From: Norman Hurst <gnormhurst at yahoo.com>
Subject: Re: [QuadList] Quad Carts--Links to RCA and Ampex photo examples
To: "Quad List" <quadlist at quadvideotapegroup.com>
Date: Thursday, August 16, 2012, 7:22 PM



Ampex was caught off-guard when RCA introduced the TCR-100, and responded at the next NAB with the ACR-25, and one-upped them with twice the play time (6 min vs. 3).  But more than that, the ACR could cycle a cartridge in half the time, which meant that the ACR could play 10 second spots back to back but the TCR needed 20 seconds to rewind a tape and cue the next one.  Either machine could play a short spot as the last in a break.  



(I think the 10-second spec was sometimes met by "deferring" rewind, especially for longer tapes.)

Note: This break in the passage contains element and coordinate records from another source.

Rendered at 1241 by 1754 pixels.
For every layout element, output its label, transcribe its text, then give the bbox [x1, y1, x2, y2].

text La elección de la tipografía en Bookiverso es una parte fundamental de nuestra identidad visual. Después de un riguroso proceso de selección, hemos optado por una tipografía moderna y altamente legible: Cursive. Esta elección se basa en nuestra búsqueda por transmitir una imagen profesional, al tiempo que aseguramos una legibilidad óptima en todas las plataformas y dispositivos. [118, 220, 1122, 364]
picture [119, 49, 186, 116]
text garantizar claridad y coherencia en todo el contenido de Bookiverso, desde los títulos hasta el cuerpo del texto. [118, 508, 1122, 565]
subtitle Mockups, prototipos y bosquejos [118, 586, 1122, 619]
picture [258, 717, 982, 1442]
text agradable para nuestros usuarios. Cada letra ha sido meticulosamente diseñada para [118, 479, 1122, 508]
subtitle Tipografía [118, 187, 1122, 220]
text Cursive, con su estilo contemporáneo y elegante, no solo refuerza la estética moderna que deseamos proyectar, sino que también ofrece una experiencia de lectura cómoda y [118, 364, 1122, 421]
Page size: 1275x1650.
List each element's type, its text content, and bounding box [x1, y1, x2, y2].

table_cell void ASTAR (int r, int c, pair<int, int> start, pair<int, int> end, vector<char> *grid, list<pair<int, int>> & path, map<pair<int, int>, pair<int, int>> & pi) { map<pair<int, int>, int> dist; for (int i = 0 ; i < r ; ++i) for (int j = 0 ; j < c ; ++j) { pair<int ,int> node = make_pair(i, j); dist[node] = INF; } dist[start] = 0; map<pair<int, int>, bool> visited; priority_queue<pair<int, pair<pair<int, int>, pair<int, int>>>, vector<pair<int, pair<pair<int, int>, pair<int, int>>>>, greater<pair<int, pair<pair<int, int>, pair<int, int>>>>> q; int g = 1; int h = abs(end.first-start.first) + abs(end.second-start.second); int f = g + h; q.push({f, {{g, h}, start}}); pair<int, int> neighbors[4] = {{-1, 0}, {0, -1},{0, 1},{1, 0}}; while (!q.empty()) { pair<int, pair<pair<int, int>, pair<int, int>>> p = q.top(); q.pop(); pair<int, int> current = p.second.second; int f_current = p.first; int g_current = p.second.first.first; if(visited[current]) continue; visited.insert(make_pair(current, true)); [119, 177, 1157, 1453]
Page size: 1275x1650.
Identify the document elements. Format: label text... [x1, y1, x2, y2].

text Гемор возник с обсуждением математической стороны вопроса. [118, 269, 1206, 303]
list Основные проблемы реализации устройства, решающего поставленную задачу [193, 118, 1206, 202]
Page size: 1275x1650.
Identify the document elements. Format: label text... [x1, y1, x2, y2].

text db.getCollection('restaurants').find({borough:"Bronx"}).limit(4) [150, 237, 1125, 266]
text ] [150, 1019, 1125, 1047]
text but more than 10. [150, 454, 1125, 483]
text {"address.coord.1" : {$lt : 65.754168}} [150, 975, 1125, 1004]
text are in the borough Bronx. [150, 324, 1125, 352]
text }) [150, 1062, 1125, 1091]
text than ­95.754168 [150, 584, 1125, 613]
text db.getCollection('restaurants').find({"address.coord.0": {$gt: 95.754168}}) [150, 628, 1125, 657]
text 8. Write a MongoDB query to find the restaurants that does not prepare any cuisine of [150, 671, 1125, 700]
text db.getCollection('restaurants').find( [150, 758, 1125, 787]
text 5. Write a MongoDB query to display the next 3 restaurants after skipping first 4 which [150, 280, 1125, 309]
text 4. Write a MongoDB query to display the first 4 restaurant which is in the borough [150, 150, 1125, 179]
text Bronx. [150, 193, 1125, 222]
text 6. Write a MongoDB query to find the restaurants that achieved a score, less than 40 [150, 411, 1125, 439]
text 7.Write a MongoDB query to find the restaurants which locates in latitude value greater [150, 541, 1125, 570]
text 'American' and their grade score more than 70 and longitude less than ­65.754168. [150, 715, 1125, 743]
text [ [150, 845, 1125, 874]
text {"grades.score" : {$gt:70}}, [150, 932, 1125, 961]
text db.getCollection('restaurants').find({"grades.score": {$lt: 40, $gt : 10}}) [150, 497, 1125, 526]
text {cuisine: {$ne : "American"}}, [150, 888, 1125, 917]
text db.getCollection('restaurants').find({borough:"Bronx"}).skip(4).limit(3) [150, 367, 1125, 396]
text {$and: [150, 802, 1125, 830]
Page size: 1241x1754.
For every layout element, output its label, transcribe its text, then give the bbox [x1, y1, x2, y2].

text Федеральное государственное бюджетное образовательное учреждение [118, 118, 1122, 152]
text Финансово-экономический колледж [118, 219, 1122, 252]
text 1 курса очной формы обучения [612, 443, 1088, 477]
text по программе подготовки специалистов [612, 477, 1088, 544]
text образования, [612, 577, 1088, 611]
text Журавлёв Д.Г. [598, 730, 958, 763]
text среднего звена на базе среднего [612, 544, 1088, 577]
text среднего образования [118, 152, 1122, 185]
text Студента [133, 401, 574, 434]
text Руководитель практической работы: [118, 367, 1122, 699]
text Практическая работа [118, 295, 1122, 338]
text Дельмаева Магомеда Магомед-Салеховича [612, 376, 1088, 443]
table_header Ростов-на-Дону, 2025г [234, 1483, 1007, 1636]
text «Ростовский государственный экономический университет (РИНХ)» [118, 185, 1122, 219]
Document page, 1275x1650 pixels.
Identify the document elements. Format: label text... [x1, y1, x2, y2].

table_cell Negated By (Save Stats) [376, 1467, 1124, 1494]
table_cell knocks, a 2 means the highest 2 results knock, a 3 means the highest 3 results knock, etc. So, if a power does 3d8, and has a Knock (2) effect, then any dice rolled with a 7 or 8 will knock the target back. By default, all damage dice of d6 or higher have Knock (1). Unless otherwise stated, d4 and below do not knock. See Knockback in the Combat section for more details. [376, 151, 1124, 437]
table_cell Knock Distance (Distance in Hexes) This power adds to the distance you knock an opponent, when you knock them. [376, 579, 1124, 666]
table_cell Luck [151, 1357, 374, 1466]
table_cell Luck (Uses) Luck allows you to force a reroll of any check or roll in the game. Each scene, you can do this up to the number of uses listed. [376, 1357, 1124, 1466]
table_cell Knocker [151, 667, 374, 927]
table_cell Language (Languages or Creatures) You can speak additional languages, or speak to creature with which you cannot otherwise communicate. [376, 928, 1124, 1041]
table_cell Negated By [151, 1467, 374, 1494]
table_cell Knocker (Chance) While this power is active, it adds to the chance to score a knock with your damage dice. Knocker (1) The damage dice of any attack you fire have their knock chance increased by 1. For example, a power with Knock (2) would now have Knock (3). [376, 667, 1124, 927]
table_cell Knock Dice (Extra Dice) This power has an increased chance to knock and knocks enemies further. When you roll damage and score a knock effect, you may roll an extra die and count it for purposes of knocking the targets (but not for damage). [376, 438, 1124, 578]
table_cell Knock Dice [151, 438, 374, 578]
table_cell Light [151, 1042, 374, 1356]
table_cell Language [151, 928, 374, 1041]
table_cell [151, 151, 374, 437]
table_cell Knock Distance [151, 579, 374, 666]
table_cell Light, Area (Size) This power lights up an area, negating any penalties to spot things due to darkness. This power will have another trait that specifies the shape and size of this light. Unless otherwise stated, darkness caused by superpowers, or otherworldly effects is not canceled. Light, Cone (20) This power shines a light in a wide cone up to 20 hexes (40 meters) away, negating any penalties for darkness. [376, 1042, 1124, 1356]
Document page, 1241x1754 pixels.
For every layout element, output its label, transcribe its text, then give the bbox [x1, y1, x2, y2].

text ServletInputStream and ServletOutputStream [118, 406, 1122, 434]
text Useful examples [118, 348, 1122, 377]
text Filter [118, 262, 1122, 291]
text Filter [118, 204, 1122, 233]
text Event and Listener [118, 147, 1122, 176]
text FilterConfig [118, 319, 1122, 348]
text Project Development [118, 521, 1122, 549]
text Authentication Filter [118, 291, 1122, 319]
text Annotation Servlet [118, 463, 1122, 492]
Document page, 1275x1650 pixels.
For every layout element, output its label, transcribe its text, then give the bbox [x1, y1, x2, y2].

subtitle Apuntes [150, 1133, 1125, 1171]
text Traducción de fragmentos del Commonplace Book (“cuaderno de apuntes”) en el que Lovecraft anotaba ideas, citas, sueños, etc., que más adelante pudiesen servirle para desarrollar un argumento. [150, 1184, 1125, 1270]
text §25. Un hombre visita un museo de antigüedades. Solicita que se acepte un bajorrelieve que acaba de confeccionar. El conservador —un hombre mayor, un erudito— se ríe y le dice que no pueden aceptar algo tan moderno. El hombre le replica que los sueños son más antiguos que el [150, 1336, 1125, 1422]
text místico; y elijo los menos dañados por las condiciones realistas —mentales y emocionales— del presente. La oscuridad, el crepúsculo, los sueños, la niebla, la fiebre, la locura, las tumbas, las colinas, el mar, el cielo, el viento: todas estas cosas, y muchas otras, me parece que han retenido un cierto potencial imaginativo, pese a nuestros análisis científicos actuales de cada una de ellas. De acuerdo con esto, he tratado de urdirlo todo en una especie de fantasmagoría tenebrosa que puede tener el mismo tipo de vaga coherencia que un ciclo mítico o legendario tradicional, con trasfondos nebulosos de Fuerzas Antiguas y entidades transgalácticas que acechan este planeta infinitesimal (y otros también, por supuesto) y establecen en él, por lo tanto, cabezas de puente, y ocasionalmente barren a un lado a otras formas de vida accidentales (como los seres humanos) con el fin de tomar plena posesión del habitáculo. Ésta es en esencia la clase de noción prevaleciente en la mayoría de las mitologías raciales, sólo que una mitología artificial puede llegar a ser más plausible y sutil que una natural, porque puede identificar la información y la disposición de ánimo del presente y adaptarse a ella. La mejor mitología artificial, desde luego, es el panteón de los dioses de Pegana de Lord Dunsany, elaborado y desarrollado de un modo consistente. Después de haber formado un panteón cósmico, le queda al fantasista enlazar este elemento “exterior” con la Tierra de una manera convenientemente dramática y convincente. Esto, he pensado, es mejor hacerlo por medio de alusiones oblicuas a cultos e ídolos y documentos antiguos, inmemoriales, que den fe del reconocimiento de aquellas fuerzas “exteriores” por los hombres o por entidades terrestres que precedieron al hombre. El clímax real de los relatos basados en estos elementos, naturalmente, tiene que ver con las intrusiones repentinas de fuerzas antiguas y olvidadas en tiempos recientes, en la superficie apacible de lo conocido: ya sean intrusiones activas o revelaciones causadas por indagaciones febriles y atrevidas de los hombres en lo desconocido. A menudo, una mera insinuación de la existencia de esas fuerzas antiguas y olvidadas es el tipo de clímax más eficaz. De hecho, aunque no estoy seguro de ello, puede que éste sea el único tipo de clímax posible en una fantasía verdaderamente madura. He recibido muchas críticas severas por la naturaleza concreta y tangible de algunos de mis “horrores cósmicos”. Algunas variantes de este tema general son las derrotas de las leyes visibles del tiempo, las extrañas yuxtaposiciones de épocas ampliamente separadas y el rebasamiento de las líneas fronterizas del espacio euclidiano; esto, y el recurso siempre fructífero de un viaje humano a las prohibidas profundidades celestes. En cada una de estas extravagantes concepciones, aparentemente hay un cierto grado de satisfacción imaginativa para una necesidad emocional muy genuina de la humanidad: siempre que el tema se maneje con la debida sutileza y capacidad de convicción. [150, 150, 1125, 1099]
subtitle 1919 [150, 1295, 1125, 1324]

The ACR-25 had such a fast cycle time due to it's amazing tape handling.  It threaded the tape by sucking it out of the cartridge with vacuum and bringing the capstan and vacuum guide up from under the deck after the tape was in the path.  The mechanical repeatability of that moving vacuum guide (also used in the AVR-1) was a brilliant piece of engineering by Dale Dolby, the lesser-known mechanical-engineer brother of Ray Dolby.  Another reason for the fast cycle time was that the cartridge belt was circular, not oval, which allowed a larger minimum radius, which allowed it to spin faster.  The downside was that it was dangerous and had to be kept hidden inside the machine, so operators did not have random access to all the carts.



Another bit of trivia: The TCR-100 used DTL logic chips.  The ACR-25 used the brand-new TTL chip technology, which was much more sensitive to static discharge than DTL.  At NAB, RCA engineers would shuffle across Ampex's carpet and touch the ACR-25 to see what crazy thing it would do.